CapTel, the captioned telephone handset used by 4000 Australians who are deaf or hard of hearing to link into the National Relay Service, will not be supported when a new provider takes over. The service is provided by Australian Communication Exchange, through an exclusive licensing deal. Earlier this year the government signed a three-year deal with a different provider.

"It's a dreadful thing," Betty Levy told the Gazette. "My telephone is my lifeline as with many elderly people. It's very wrong. I hope they have some sense ... I'd be horrified to be left without it".

Mrs Levy's son, Chris who lives in Sydney, said the current service enables his mum to press one button and then within 15 seconds his voice is translated to five or more lines of text. It's the way he, his brother, the grandchildren and great grand-children can stay in regular contact. Mrs Levy also uses the phone to call her audiologist, her dentist, and other medical matters.

The new service involves using a teletypewriter (TTY) with a nine step instruction sheet.

"This whole deal is a disaster for hearing impaired people. The minister expects all CapTel users to step back about ten years and revert to antiquated technology such as the Uniphone 1150," Mr Levy said.

"My mum cannot use a smartphone. I issue a personal challenge to the minister: I will be happy to come to Canberra and you show me on your iPad or laptop exactly how to do what is described. I will bet unless you are carefully coached, you will not be able to do that yourself, and you are much younger than my mother.

The minister does not seem to care that my mum and many others will be cut off from their family and friends because of the mean-spirited decision he has made.

Chris Levy

A spokeswoman for Communications Minister Paul Fletcher, confirmed the service would not be available from the end of January.

"Captioned relay will continue to be available as part of the National Relay Service (NRS) through any standard telephone handset, mobile or smartphone. A device with a screen will be required to receive captioning. A smartphone would allow people to use one device to make the call and read the captioning from any location.".

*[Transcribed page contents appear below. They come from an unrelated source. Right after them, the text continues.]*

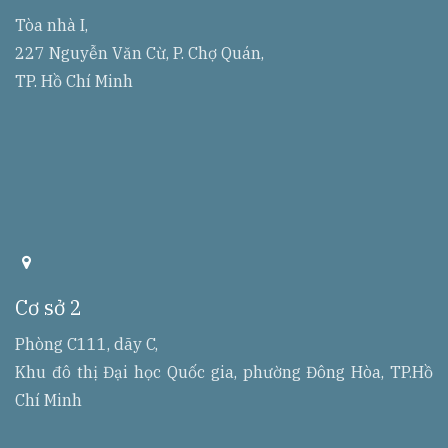
r
e
Tòa nhà I,
s
227 Nguyễn Văn Cừ, P. Chợ Quán,
s
TP. Hồ Chí Minh
a
d
d
Cơ sở 2
r
r
e
Phòng C111, dãy C,
s
Khu đô thị Đại học Quốc gia, phường Đông Hòa, TP.Hồ
s
Chí Minh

The spokeswoman said the government was "technology agnostic about the services provided through the NRS, and did not seek to exclude the CapTel handset". She said the NRS helpdesk would help users transition to a new service.

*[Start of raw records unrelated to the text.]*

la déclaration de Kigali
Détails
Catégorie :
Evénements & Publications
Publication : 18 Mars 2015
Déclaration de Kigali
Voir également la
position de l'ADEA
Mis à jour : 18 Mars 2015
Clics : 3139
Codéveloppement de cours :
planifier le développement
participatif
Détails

"At the time of the tender, the owner of the Captel proprietary system cited an exclusive agreement with the existing relay service provider and declined to deal with other potential providers."

The government spokeswoman said they have "approached and remain open to working with the owners of the CapTel technology to give existing users longer to transition ... however no practical approach has yet been put forward".

But Mr Levy said "maybe they did not exclude CapTel specifically, but by cutting some eight million from the budget, what did they think would happen? The people writing the tender document must have been commercially naive, or perhaps very badly informed."

Mr Levy claims the helpdesk had also told him the new service was not suitable for his mother.

On the Save CapTel Facebook page (which has garnered 5000 supporters to its petition), a spokeswoman for the company Ultratec that built the CapTel technology, Mary Cory, said they had been providing products to the deaf community for decades and did not want to limit access.

"It would be entirely illogical and certainly never the intent to limit access. I can assure you we stand ready to do whatever is necessary to make sure that Captel service is available to Australians and will work with any suitable organisations to that end," she said.

Tony Bennett, who works for AccessComm, a distributor of the CapTel phone, said it was a cost cutting decision and done without consultation. He said the new service would require nine steps to make an emergency call and involved using technology from the 1960s.

"They picked a provider that didn't have a handset. We've got an ageing population and we need this service."

Federal MP for Macquarie, Susan Templeman, said having to change services is a ridiculous step for elderly people and they deserved better.

"The government has mishandled CapTel and have failed to resolve the situation for people like Betty since the decision to change providers was made in June 2017.

"We've been raising this issue for months and the minister ignored concerns. He hasn't been listening, and while there's a last minute panic now to try and remedy the situation, he only has himself to blame."